Selected text -
This is not a guess. This is a solution.
The behavior and performance of the vector store endpoint has changed, and the URL containing a file path is not immediately ready. Thus, The API SDK immediately polls and fails.
Mine won’t:
'''error-tolerant file uploader and vector store attachment'''
from openai import OpenAI; cl = OpenAI()
from time import sleep
from openai import NotFoundError
def upload_attach_poll(vs: str, file: str, suffix: str = "") -> str:
# step 1: upload the file to OpenAI storage
file_id = cl.files.create(
file=open(file, "rb"),
purpose="user_data",
#expires_after={"anchor": "created_at", "seconds": 3600},
).id
# step 2: attach the uploaded file to the vector store with attributes
vs_file_id = cl.vector_stores.files.create(
vector_store_id=vs,
file_id=file_id,
attributes={"name": file + suffix},
).id
# step 3: poll the attachment status until it leaves 'in_progress'
# - tolerate initial 404s before first observed status
# - give it a minute - or be like openai and loop forever?

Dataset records
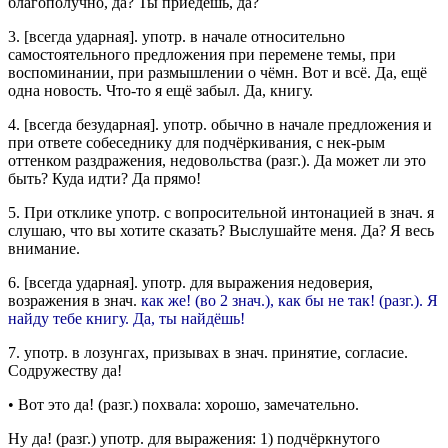
благополучно, да? Ты приедешь, да?
3.
[
всегда ударная
].
употр.
в начале относительно
самостоятельного предложения при перемене темы, при
воспоминании, при размышлении о чёмн.
Вот и всё. Да, ещё
одна новость. Что-то я ещё забыл. Да, книгу.
4.
[
всегда безударная
].
употр.
обычно в начале предложения и
при ответе собеседнику для подчёркивания, с нек-рым
оттенком раздражения, недовольства (
разг.
).
Да может ли это
быть? Куда идти? Да прямо!
5.
При отклике
употр.
с вопросительной интонацией в
знач.
я
слушаю, что вы хотите сказать?
Выслушайте меня. Да? Я весь
внимание.
6.
[
всегда ударная
].
употр.
для выражения недоверия,
возражения в
знач.
как же! (во 2
знач.
), как бы не так! (
разг.
).
Я
найду тебе книгу. Да, ты найдёшь!
7.
употр.
в лозунгах, призывах в
знач.
принятие, согласие.
Содружеству да!
•
Вот это да!
(
разг.
) похвала: хорошо, замечательно.
Ну да!
(
разг.
)
употр.
для выражения: 1) подчёркнутого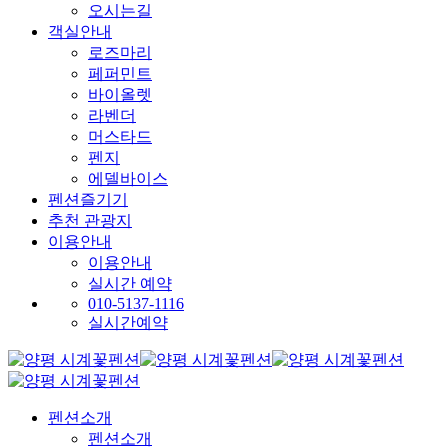
오시는길
객실안내
로즈마리
페퍼민트
바이올렛
라벤더
머스타드
펜지
에델바이스
펜션즐기기
추천 관광지
이용안내
이용안내
실시간 예약
010-5137-1116
실시간예약
펜션소개
펜션소개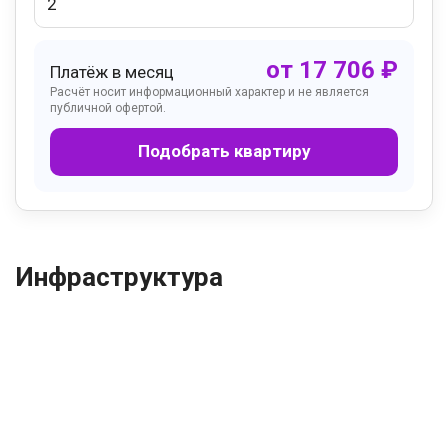
от
17 706
₽
Платёж в месяц
Расчёт носит информационный характер и не является
публичной офертой.
Подобрать квартиру
Инфраструктура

Work instruction 1 - Please copy the passage from the forum post that begins at the words "The behavior and" and stops after the words "cl = OpenAI()".
Work instruction 2 -
Answer these questions using the forum post:
(a) What value is given for the purpose argument when the file is uploaded?
(b) According to the comments, what should be tolerated while polling, before the first observed status?
(c) What is the default value of the suffix parameter in upload_attach_poll?

Task response 1 -
The behavior and performance of the vector store endpoint has changed, and the URL containing a file path is not immediately ready. Thus, The API SDK immediately polls and fails.
Mine won’t:
'''error-tolerant file uploader and vector store attachment'''
from openai import OpenAI; cl = OpenAI()

Task response 2 -
(a) "user_data"
(b) Initial 404s
(c) An empty string ("")